Exercise description: All lines holding the word "serving" should be located in the records and copied.

Exercise data:
* * * * * * *
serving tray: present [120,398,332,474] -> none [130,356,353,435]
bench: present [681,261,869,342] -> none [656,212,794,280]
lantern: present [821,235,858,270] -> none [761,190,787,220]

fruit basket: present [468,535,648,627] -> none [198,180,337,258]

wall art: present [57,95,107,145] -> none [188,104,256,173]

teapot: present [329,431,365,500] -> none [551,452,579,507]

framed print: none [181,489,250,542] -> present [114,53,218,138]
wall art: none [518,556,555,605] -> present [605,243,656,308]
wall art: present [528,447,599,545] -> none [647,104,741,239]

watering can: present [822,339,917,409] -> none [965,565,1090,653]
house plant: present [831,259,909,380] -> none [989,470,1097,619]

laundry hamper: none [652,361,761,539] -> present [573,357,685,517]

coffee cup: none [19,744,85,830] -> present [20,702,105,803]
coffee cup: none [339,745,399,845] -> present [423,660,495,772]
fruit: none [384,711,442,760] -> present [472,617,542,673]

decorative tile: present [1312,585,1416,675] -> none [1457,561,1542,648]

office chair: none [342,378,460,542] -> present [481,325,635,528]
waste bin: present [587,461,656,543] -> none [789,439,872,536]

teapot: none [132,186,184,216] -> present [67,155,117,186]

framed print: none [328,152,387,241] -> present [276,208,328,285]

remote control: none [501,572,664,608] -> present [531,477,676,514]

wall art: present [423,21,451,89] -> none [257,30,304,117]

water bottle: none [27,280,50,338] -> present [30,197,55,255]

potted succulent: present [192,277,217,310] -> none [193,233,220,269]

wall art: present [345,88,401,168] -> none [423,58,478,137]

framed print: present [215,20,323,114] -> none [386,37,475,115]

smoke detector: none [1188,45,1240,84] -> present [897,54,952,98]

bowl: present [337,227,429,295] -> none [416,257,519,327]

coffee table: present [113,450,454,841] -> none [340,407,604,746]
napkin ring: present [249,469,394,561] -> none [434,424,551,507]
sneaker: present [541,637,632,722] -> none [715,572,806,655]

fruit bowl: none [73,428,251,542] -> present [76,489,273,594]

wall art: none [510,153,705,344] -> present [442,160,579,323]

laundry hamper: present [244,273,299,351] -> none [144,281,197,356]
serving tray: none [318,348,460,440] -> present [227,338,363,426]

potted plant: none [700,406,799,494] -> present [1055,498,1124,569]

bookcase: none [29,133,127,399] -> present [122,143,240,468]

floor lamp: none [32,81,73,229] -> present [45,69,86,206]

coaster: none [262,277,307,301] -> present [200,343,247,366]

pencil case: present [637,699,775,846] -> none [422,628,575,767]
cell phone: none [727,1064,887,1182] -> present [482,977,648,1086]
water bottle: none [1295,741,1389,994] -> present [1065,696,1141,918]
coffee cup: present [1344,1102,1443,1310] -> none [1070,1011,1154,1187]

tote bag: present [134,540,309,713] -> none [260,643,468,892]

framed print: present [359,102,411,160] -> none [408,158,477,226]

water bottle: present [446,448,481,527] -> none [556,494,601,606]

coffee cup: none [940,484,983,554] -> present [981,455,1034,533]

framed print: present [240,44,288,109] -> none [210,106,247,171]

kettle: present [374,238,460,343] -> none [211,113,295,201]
* * * * * * *
Task result:
serving tray: present [120,398,332,474] -> none [130,356,353,435]
serving tray: none [318,348,460,440] -> present [227,338,363,426]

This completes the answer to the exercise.